Some findings imply that a large proportion of women who seek medical help for UTIs such as cystitis are being misdiagnosed, with some being told their problem is psychological. Many women with severe symptoms are also likely to have been refused antibiotics.

In addition, there are also doubts concerning another diagnostic test — mid-stream urine culture — that is usually reserved for complicated infections or suspected UTIs in men. Urology experts say that there is a “recognised weakness” in conventional urine culture testing, owing to the fact that the threshold for determining the presence of a UTI is based on outdated research from the 1950s.

This means that patients who test negative on the dipstick test may well be suffering from a UTI after all. But because they have tested negative, such patients may remain undiagnosed and untreated.

Urine culture testing is based on work carried out in 1957 by the scientist Edward Kass, who gathered urine samples from a small group of pregnant women who had pyelonephritis, meaning his work was not representative of patients with acute cystitis.

There is now consensus that dipsticks are unreliable in adults aged over 65 years, so they are not generally recommended for these patients.
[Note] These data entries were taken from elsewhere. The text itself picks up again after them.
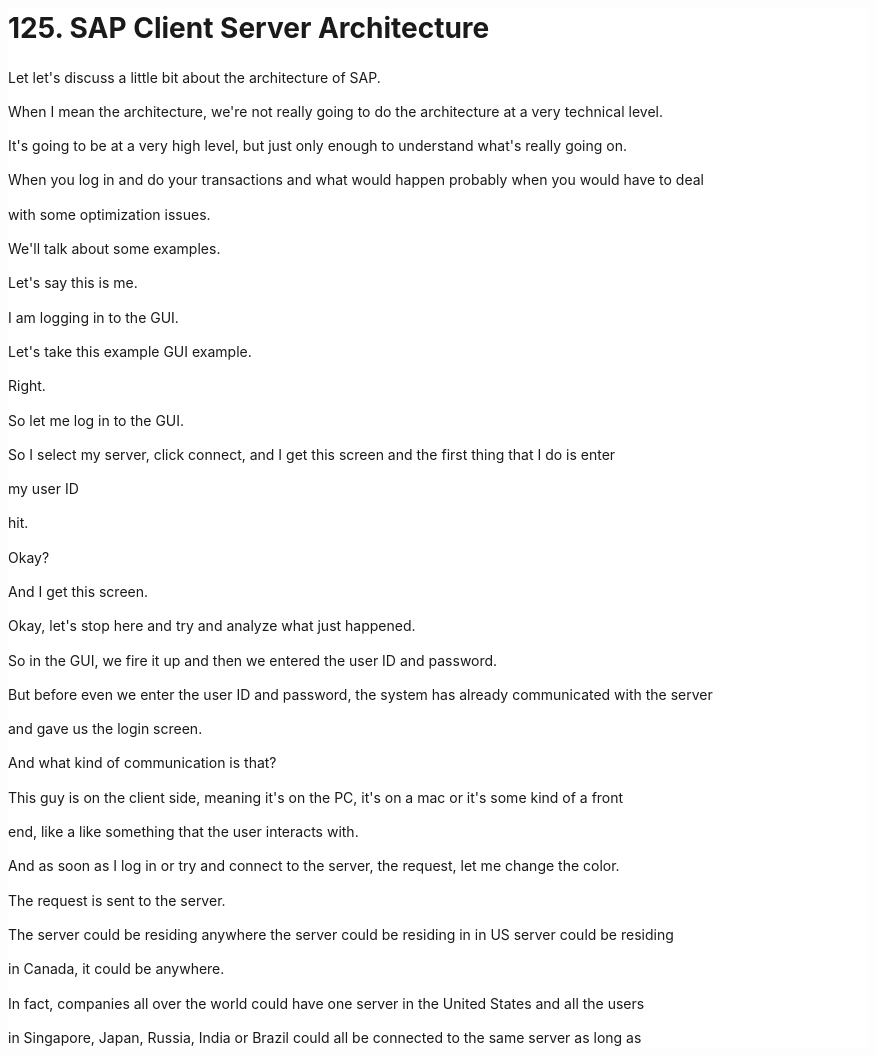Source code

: # 125. SAP Client Server Architecture

Let let's discuss a little bit about the architecture of SAP.

When I mean the architecture, we're not really going to do the architecture at a very technical level.

It's going to be at a very high level, but just only enough to understand what's really going on.

When you log in and do your transactions and what would happen probably when you would have to deal

with some optimization issues.

We'll talk about some examples.

Let's say this is me.

I am logging in to the GUI.

Let's take this example GUI example.

Right.

So let me log in to the GUI.

So I select my server, click connect, and I get this screen and the first thing that I do is enter

my user ID

hit.

Okay?

And I get this screen.

Okay, let's stop here and try and analyze what just happened.

So in the GUI, we fire it up and then we entered the user ID and password.

But before even we enter the user ID and password, the system has already communicated with the server

and gave us the login screen.

And what kind of communication is that?

This guy is on the client side, meaning it's on the PC, it's on a mac or it's some kind of a front

end, like a like something that the user interacts with.

And as soon as I log in or try and connect to the server, the request, let me change the color.

The request is sent to the server.

The server could be residing anywhere the server could be residing in in US server could be residing

in Canada, it could be anywhere.

In fact, companies all over the world could have one server in the United States and all the users

in Singapore, Japan, Russia, India or Brazil could all be connected to the same server as long as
But advice varies for those aged under 65 years with no risk factors for complicated infection.

Perhaps the best way to look at the dipstick test is to use it as a means of increased accuracy, as opposed to it being the absolute barometer of the presence of a UTI. In other words, patients should still be diagnosed on the basis of signs and symptoms with the dipstick test added on to prevent the use of unnecessary antibiotics.

Symptoms of UTI may include:

  • A strong, persistent urge to urinate
  • A burning sensation when urinating
  • Passing frequent, small amounts of urine
  • Urine that appears cloudy
  • Urine that appears red, bright pink or cola-colored — a sign of blood in the urine
  • Strong-smelling urine
  • Pelvic pain, in women — especially in the center of the pelvis and around the area of the pubic bone

So if you have the above symptoms, you might well have a UTI even if the dipstick test proves inconclusive.

*This article does not replace professional medical advice.